Оглянулась, — а он стоит перед ней. Пелагеюшка так и обмерла. А он и говорит:
— Не осерчай, боярышня, за озорство мое. Хоть меня, Константина Двудесятина, все озорником славят, а только скажешь ты слово «уйди!» — уйду — не поперечу. Хоть, может, сейчас же отселе и в Москву-реку впрямь…
А у боярышни робость немножко прошла.
«Так вот он, Константин-то хваленый! Сокол!» — думает она.
— Что ж, так уж и в Москву-реку? — спросила она, а сама глаз не поднимает.
— Потому… потому, что приглянулась ты мне очень: прогонишь — и жить не стоит, — ответил он, а у самого голос дрожит.
— Это с одного-то раза приглянулась? Скоро больно! — сказала боярышня и уж настолько смелости набралась, что даже засмеялась.
— С одного? С сотни — это верней будет! Вчерашний-то это последний раз был, а до тех пор я тайком на тебя смотрел, когда ты в лесочке вот в этом гуляла.
— Ишь ты какой!
— Осерчала? Прости! Говорили все, что у боярина Парамона Парамоновича дочка — красотка. Захотелось посмотреть. Взглянул раз, захотелось в другой… И так до сотого, думать надо, дошел.

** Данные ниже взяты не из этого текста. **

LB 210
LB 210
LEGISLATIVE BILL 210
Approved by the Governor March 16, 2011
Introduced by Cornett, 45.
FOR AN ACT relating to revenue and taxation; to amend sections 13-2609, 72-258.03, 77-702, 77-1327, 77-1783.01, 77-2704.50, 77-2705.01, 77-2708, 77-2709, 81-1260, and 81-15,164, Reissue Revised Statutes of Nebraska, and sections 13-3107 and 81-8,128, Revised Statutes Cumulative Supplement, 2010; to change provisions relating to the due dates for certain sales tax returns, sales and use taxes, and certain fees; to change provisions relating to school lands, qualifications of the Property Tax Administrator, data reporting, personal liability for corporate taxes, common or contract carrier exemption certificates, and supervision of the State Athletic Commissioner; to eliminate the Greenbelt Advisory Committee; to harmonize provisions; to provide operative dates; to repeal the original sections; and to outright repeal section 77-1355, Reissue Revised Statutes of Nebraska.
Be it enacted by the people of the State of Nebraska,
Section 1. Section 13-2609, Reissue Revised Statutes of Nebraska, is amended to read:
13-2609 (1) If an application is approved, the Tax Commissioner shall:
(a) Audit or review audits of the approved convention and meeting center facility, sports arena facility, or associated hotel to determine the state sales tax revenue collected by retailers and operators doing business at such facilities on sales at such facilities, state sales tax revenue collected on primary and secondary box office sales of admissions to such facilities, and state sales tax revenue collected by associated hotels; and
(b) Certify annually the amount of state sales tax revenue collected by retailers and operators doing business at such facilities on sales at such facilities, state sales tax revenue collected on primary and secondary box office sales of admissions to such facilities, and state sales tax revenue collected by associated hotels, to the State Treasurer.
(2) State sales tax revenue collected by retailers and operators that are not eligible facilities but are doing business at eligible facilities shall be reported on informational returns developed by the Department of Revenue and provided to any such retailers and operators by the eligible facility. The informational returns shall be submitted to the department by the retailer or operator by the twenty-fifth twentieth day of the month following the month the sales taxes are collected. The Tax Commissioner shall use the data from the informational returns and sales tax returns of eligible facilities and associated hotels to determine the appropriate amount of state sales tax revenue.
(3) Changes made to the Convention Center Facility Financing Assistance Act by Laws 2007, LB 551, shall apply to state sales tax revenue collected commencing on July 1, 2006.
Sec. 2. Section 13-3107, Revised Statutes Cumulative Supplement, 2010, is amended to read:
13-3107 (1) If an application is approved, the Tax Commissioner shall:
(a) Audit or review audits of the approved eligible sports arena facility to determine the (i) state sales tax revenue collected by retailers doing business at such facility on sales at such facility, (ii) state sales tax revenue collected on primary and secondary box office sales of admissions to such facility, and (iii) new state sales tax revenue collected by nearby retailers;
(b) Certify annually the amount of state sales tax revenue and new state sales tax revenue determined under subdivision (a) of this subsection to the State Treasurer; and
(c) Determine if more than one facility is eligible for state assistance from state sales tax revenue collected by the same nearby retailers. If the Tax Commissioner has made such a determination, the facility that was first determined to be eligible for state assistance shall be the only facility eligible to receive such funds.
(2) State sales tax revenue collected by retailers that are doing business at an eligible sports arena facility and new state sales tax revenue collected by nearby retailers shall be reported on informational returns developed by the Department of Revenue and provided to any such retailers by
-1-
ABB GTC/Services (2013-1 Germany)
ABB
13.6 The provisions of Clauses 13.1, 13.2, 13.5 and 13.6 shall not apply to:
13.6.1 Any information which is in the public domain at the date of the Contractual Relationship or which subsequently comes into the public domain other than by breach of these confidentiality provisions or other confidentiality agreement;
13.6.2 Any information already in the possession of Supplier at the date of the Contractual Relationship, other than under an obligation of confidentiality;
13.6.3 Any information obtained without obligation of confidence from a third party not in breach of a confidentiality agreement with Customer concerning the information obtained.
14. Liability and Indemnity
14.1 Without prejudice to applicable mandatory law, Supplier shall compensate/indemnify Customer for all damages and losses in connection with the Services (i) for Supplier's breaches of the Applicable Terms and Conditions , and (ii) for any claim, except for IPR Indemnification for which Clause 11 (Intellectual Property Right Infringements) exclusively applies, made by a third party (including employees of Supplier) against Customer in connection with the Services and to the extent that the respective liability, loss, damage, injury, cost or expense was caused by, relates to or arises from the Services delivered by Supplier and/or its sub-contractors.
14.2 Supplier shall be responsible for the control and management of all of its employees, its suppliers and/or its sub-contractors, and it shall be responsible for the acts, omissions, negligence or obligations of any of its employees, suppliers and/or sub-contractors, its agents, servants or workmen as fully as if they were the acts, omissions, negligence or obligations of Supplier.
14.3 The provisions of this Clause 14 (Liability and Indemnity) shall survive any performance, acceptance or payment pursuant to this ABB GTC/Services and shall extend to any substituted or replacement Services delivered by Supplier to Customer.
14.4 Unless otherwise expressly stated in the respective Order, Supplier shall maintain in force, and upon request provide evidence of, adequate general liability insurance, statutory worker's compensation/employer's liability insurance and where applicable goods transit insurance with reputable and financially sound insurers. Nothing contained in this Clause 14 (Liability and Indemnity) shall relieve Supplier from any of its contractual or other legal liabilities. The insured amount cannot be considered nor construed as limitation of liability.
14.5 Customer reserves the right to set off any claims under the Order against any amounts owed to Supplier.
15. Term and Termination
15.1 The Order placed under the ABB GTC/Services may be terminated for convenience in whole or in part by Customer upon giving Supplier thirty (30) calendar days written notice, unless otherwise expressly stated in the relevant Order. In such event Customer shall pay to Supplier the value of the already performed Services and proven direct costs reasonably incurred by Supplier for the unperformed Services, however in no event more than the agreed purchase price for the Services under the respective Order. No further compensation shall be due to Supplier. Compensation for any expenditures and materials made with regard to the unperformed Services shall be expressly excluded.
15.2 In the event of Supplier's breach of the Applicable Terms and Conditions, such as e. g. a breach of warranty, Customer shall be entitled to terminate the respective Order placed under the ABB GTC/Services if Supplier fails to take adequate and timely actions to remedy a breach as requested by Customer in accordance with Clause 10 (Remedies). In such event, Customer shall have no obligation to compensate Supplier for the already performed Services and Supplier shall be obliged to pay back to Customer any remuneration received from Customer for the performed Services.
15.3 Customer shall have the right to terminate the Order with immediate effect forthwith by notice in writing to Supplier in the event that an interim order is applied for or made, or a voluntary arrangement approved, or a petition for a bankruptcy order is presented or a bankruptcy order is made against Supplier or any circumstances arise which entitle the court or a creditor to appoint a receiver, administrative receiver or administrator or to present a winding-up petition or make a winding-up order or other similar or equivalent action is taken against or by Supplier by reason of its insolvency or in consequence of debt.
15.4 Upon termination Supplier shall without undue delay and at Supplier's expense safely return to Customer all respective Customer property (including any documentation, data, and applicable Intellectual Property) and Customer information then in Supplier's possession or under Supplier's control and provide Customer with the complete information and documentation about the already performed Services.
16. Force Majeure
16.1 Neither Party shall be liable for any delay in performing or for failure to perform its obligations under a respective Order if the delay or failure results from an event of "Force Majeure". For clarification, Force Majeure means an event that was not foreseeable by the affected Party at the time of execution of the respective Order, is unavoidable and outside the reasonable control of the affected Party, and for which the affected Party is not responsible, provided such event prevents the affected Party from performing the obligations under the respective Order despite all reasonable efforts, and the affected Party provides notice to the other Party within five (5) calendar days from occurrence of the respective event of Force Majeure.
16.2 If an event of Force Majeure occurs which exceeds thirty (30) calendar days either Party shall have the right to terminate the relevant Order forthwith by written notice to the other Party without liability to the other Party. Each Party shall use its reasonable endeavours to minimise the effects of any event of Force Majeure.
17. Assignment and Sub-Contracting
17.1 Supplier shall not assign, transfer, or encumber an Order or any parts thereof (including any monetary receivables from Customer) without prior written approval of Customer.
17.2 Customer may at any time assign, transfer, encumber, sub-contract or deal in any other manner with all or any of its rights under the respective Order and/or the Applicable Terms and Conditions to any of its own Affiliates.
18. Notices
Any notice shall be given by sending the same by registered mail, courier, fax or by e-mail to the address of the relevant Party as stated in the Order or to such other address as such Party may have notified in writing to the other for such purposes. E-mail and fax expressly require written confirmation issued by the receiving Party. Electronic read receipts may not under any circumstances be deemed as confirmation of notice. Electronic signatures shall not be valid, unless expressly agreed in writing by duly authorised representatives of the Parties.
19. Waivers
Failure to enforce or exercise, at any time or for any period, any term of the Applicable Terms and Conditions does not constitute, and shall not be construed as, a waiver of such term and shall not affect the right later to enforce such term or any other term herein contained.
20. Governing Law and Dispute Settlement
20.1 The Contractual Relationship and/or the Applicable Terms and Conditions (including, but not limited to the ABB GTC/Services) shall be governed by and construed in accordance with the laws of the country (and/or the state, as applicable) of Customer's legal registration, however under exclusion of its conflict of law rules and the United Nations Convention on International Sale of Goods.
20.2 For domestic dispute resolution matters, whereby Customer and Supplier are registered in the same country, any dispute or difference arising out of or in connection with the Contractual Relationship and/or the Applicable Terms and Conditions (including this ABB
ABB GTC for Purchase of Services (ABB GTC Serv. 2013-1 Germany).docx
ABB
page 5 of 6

Потом Константин прибавил:
— Дозволь, боярышня, с тобой погулять?
— А как увидят?
— Ну вот! Кому увидать? Да я и убегу, коли что.
— Погуляем, что ж, — промолвила боярышня, а сама думает: «Ай, батюшки светы! Да как же это так!»

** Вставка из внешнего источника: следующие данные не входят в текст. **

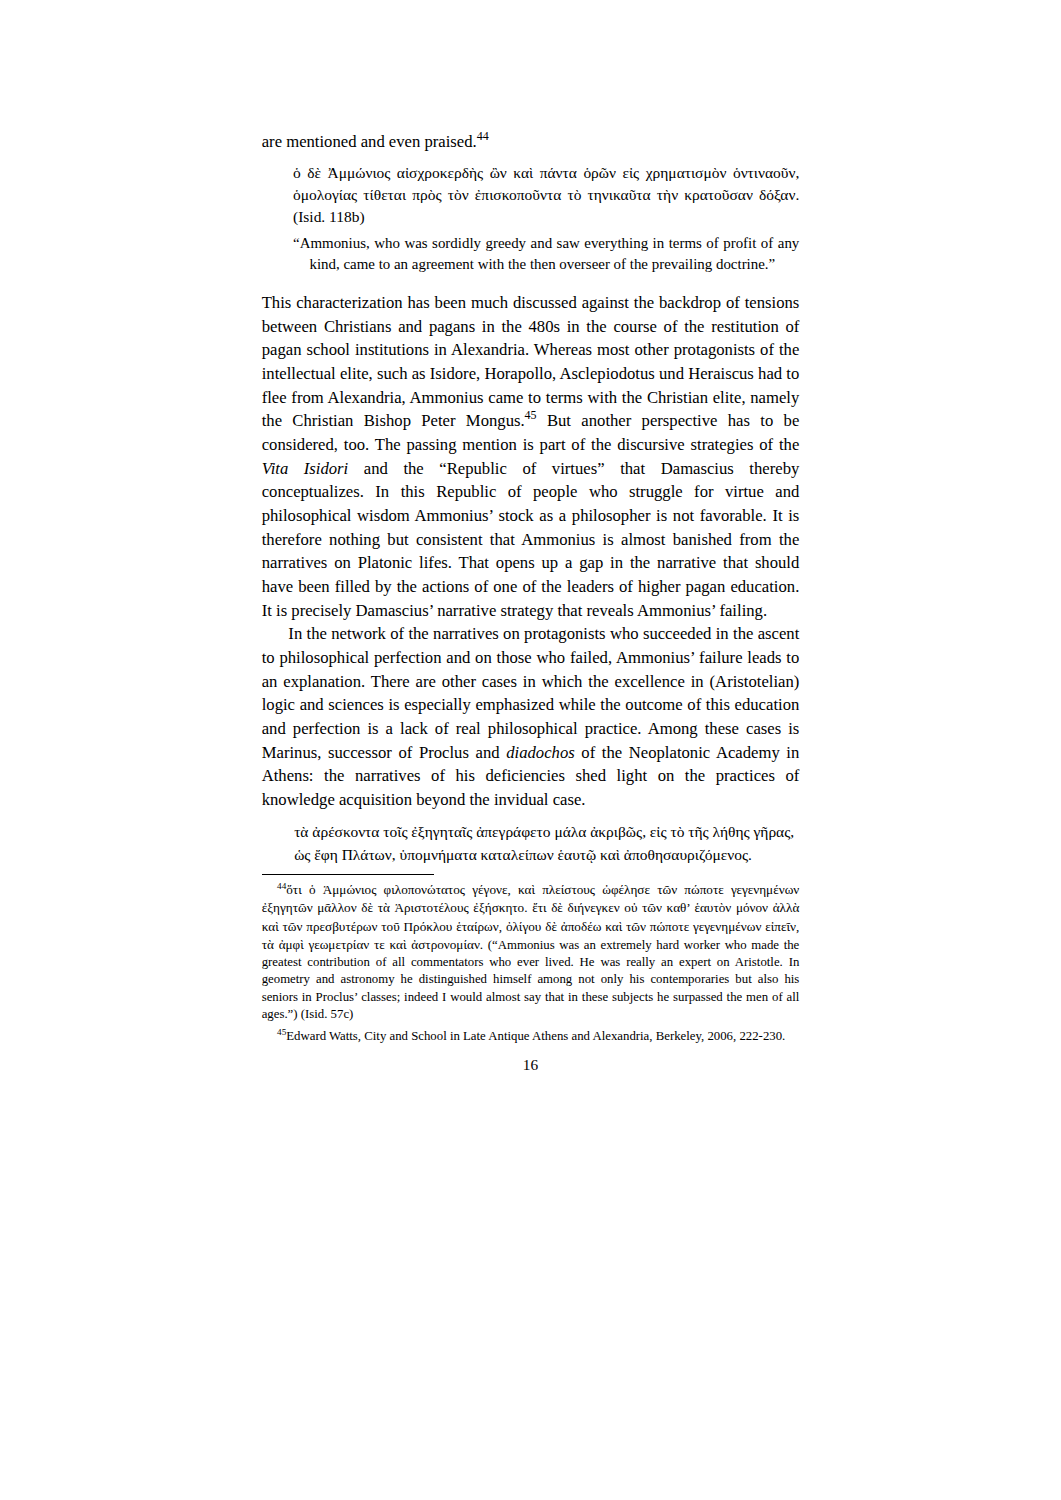are mentioned and even praised.44
ὁ δὲ Ἀμμώνιος αἰσχροκερδὴς ὢν καὶ πάντα ὁρῶν εἰς χρηματισμὸν ὁντιναοῦν, ὁμολογίας τίθεται πρὸς τὸν ἐπισκοποῦντα τὸ τηνικαῦτα τὴν κρατοῦσαν δόξαν. (Isid. 118b)
“Ammonius, who was sordidly greedy and saw everything in terms of profit of any kind, came to an agreement with the then overseer of the prevailing doctrine.”
This characterization has been much discussed against the backdrop of tensions between Christians and pagans in the 480s in the course of the restitution of pagan school institutions in Alexandria. Whereas most other protagonists of the intellectual elite, such as Isidore, Horapollo, Asclepiodotus und Heraiscus had to flee from Alexandria, Ammonius came to terms with the Christian elite, namely the Christian Bishop Peter Mongus.45 But another perspective has to be considered, too. The passing mention is part of the discursive strategies of the Vita Isidori and the “Republic of virtues” that Damascius thereby conceptualizes. In this Republic of people who struggle for virtue and philosophical wisdom Ammonius’ stock as a philosopher is not favorable. It is therefore nothing but consistent that Ammonius is almost banished from the narratives on Platonic lifes. That opens up a gap in the narrative that should have been filled by the actions of one of the leaders of higher pagan education. It is precisely Damascius’ narrative strategy that reveals Ammonius’ failing.
In the network of the narratives on protagonists who succeeded in the ascent to philosophical perfection and on those who failed, Ammonius’ failure leads to an explanation. There are other cases in which the excellence in (Aristotelian) logic and sciences is especially emphasized while the outcome of this education and perfection is a lack of real philosophical practice. Among these cases is Marinus, successor of Proclus and diadochos of the Neoplatonic Academy in Athens: the narratives of his deficiencies shed light on the practices of knowledge acquisition beyond the invidual case.
τὰ ἀρέσκοντα τοῖς ἐξηγηταῖς ἀπεγράφετο μάλα ἀκριβῶς, εἰς τὸ τῆς λήθης γῆρας, ὡς ἔφη Πλάτων, ὑπομνήματα καταλείπων ἑαυτῷ καὶ ἀποθησαυριζόμενος.
44ὅτι ὁ Ἀμμώνιος φιλοπονώτατος γέγονε, καὶ πλείστους ὠφέλησε τῶν πώποτε γεγενημένων ἐξηγητῶν μᾶλλον δὲ τὰ Ἀριστοτέλους ἐξήσκητο. ἔτι δὲ διήνεγκεν οὐ τῶν καθ’ ἑαυτὸν μόνον ἀλλὰ καὶ τῶν πρεσβυτέρων τοῦ Πρόκλου ἑταίρων, ὀλίγου δὲ ἀποδέω καὶ τῶν πώποτε γεγενημένων εἰπεῖν, τὰ ἀμφὶ γεωμετρίαν τε καὶ ἀστρονομίαν. (“Ammonius was an extremely hard worker who made the greatest contribution of all commentators who ever lived. He was really an expert on Aristotle. In geometry and astronomy he distinguished himself among not only his contemporaries but also his seniors in Proclus’ classes; indeed I would almost say that in these subjects he surpassed the men of all ages.”) (Isid. 57c)
45Edward Watts, City and School in Late Antique Athens and Alexandria, Berkeley, 2006, 222-230.
16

Ну и погуляли. А на другой день — то же, на третий — опять. И дошло до того потом, что если два дня подряд повидаться не придется — места ни тот ни другая от тоски не находят.
Нашлась и пособница, в зимнюю пору она свиданья их устраивала, — холопка Фекла, шустрая молодая бабенка.
Занялась своими думами Пелагеюшка, а все глаз с забора не спускает и ждет с замираньем сердечным, когда же покажется из-за него голова милого.
Вот он!
Поднялась она с травы, кинулась вперед.
И лицо залилось яркой краской.
А он уже сжимает ее в объятьях и не говорит, а шепчет с легкою дрожью в голосе:
— Заждалась, люба моя? Прости! Братан задержал, в церкви со мной был. Но все ж ускользнул… Ах ты, люба моя! Ах ты, голубка милая!
И целует, целует…
В наружности Константина очень мало сходства со старшим братом Александром. Он ростом пониже, но в плечах гораздо шире, сложен крепко. Он строен. У него черты лица, быть может, и не совсем правильные, но это искупается здоровою свежестью и веселым выражением небольших серых глаз. Волосы у Константина темные, почти черные, маленькие, такого же цвета молодые усы прикрывают губу, борода еще чуть пробивается. У него и характер совсем иной, чем у брата. Если Александр удаляется от жизни, то Константин, наоборот, любит жизнь, стремится к ней всем своим существом.
— Как жаль, Костя, — промолвила Пелагеюшка, присев на траву рядом с Константином, — что ты замешкался: теперь скоро обедать кликнут.
— А и не говори! Сам на себя зол! А знаешь, что горю помочь можно…
— Как?
— Можно ведь и того… и после обеда опять свидеться али вечерком. А? Можно? Так? Ты не прочь?
— Я ли прочь! Я ли! Дорогой мой! И люблю ж я тебя!
И она припала своей русой головкой к его плечу, а он взял ее руку и целует.